Caron Lipman here examines how people come to terms with living in a 'haunted house', a place where they feel that the presence of the past is something palpable and perhaps alienating. The book presents a study of thirteen haunted people or haunted families, whose dwellings range from as unromantic locations as a 1930s semi-detached in Ipswich, a thirteen year old mock Tudor house in Blackpool and a modern council house in Liverpool, in which the experiencer has been the only tenant; through to such traditional venues such as the a caretaker in a mansion used as conference centre and an elderly lady who supplements her income by hosting ghost tours of her castle tower.

Other locations form a kind of middle earth of the haunted; an old detached house in rural North Wales; a flat in a London Victorian terrace, two old knocked-together cottages in a Wiltshire village, the old haunted house in a Wirral village with a traditional Pink Lady; the haunted room in a North London mansion; a Victorian end terrace in the outskirts of Bristol; an old weaver’s cottage near Oldham, and a top floor flat in London. The book is based around interviews with these families.

Dr Lipman discusses the detailed geography of the uncanny in these houses and notes that ghosts may be associated with such liminal locations as doorways, corridors, or places that are not quite part of the inner habitat such as dark corners and cupboards. Some people envisage the ghosts as having their own space in the house, or a liminal space that is both within and without, very near and very far away.

These are by and large ghosts that people have learnt to live with and assimilate into their families. They may represent the “real” inhabitants of the house, the people who lived there for years and be seen as the protectors of habitat, order and gender roles, taking on from the fairies before them the task of ensuring that the women folk keep the house tidy. They may be the memories of extended families, the deceased relatives who want to ensure that all is order, perhaps the domestic lares who keep the dark forces of the wilderness at bay. As presences of the past they seek to preserve the social values of (a largely imagined) past.

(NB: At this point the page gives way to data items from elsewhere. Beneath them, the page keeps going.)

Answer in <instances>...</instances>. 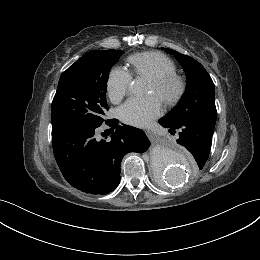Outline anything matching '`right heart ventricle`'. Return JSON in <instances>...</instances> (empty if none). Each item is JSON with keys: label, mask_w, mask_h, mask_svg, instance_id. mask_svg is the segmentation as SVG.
<instances>
[{"label": "right heart ventricle", "mask_w": 260, "mask_h": 260, "mask_svg": "<svg viewBox=\"0 0 260 260\" xmlns=\"http://www.w3.org/2000/svg\"><path fill=\"white\" fill-rule=\"evenodd\" d=\"M131 71L138 77L156 78L174 74L176 67L173 61L166 55L148 51L136 53L128 57Z\"/></svg>", "instance_id": "obj_1"}]
</instances>
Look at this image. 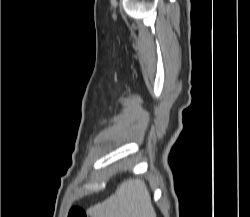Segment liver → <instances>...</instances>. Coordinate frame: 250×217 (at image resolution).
<instances>
[{"mask_svg":"<svg viewBox=\"0 0 250 217\" xmlns=\"http://www.w3.org/2000/svg\"><path fill=\"white\" fill-rule=\"evenodd\" d=\"M91 217H156L151 196L144 181L127 179L115 193L87 210Z\"/></svg>","mask_w":250,"mask_h":217,"instance_id":"6515ba94","label":"liver"}]
</instances>
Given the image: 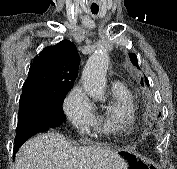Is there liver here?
<instances>
[{"label": "liver", "mask_w": 177, "mask_h": 169, "mask_svg": "<svg viewBox=\"0 0 177 169\" xmlns=\"http://www.w3.org/2000/svg\"><path fill=\"white\" fill-rule=\"evenodd\" d=\"M118 152L101 147H76L58 133L39 134L18 150L15 169H126Z\"/></svg>", "instance_id": "6515ba94"}]
</instances>
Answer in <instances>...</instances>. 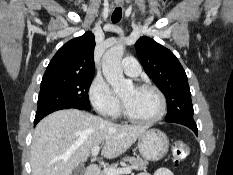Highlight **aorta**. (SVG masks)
Here are the masks:
<instances>
[{
  "instance_id": "762f6f07",
  "label": "aorta",
  "mask_w": 233,
  "mask_h": 175,
  "mask_svg": "<svg viewBox=\"0 0 233 175\" xmlns=\"http://www.w3.org/2000/svg\"><path fill=\"white\" fill-rule=\"evenodd\" d=\"M124 50L125 48L123 45H116L108 49L102 59L103 75L116 93L133 87L132 81L125 79L123 75L121 60Z\"/></svg>"
}]
</instances>
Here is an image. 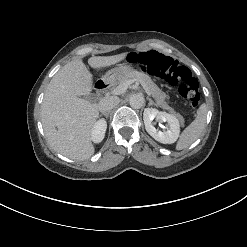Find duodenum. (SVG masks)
Wrapping results in <instances>:
<instances>
[{
	"mask_svg": "<svg viewBox=\"0 0 247 247\" xmlns=\"http://www.w3.org/2000/svg\"><path fill=\"white\" fill-rule=\"evenodd\" d=\"M94 89L98 94H102L106 91L107 85L104 81L98 80L94 83Z\"/></svg>",
	"mask_w": 247,
	"mask_h": 247,
	"instance_id": "1",
	"label": "duodenum"
}]
</instances>
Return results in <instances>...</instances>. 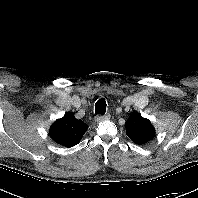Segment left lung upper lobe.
<instances>
[{"label":"left lung upper lobe","instance_id":"obj_1","mask_svg":"<svg viewBox=\"0 0 198 198\" xmlns=\"http://www.w3.org/2000/svg\"><path fill=\"white\" fill-rule=\"evenodd\" d=\"M127 136L136 144L142 145L153 139L155 130L146 118L134 112L125 123Z\"/></svg>","mask_w":198,"mask_h":198}]
</instances>
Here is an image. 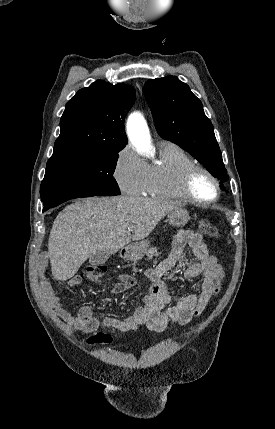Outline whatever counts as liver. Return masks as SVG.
<instances>
[{"instance_id": "liver-1", "label": "liver", "mask_w": 275, "mask_h": 429, "mask_svg": "<svg viewBox=\"0 0 275 429\" xmlns=\"http://www.w3.org/2000/svg\"><path fill=\"white\" fill-rule=\"evenodd\" d=\"M180 207L171 200L129 196L92 197L66 206L54 220L48 240L54 279L72 278L100 251L114 254L131 239H145L166 214Z\"/></svg>"}]
</instances>
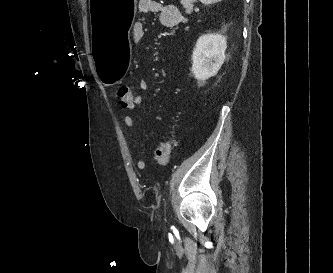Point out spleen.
<instances>
[{
	"label": "spleen",
	"instance_id": "1",
	"mask_svg": "<svg viewBox=\"0 0 333 273\" xmlns=\"http://www.w3.org/2000/svg\"><path fill=\"white\" fill-rule=\"evenodd\" d=\"M200 1L205 5H209V4H213L216 2H220L221 0H200Z\"/></svg>",
	"mask_w": 333,
	"mask_h": 273
}]
</instances>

A minority represent the encroaching wilderness, a house in which mysterious snail trails appear and in which words in Welsh appear on the walls (and which paranormal investigators apparently found to be fraudulent). The caretaker in something which isn’t really a domestic space at all encounters something too disturbing to really discuss, and the Romanian cleaner who is employed by an elderly lady to sleep in the (presumably) haunted room, finds disturbing things happening.

People’s attitudes towards these ghosts ranges from full scale spiritualist belief to a sort of semi-scepticism, and the general tenor seems to be to think of them as neither being there or not, in a sort of liminal zone between reality and imagination. Though there are exceptions, stereotypical gender roles seem to be at play, men acting the role as rational hard headed sceptic, women as intuitive believers. Gender roles apply to the ghosts as well, female ghosts are regarded as having a nurturing or caretaking role. When one teenage boy thinks he is being slapped by the ghost he domesticates this to assume that it his grandmother still showing her care for him. Masculine ghosts are seen as more problematic, potentially dangerous intruders.

Navigating around these others is in some ways like navigating around a multigenerational household, or shared accommodation. For some this sense of loss of privacy is eased by assuming that the ghosts are doing their own thing and are thus heedless of the living.

Among these ghosts, at least, the traditional haunting generated by tragedy and trauma is gone. In the past ghost stories have often acted as a form of collective post-traumatic stress disorder, as though the building or the locale was suffering from PTSD and was “damaged”. Perhaps as the great round of birth and death is abstracted from the living space into hospitals, nursing homes and similar institutions, the home is envisaged as purely a domestic living space, peopled by domestic ghosts. 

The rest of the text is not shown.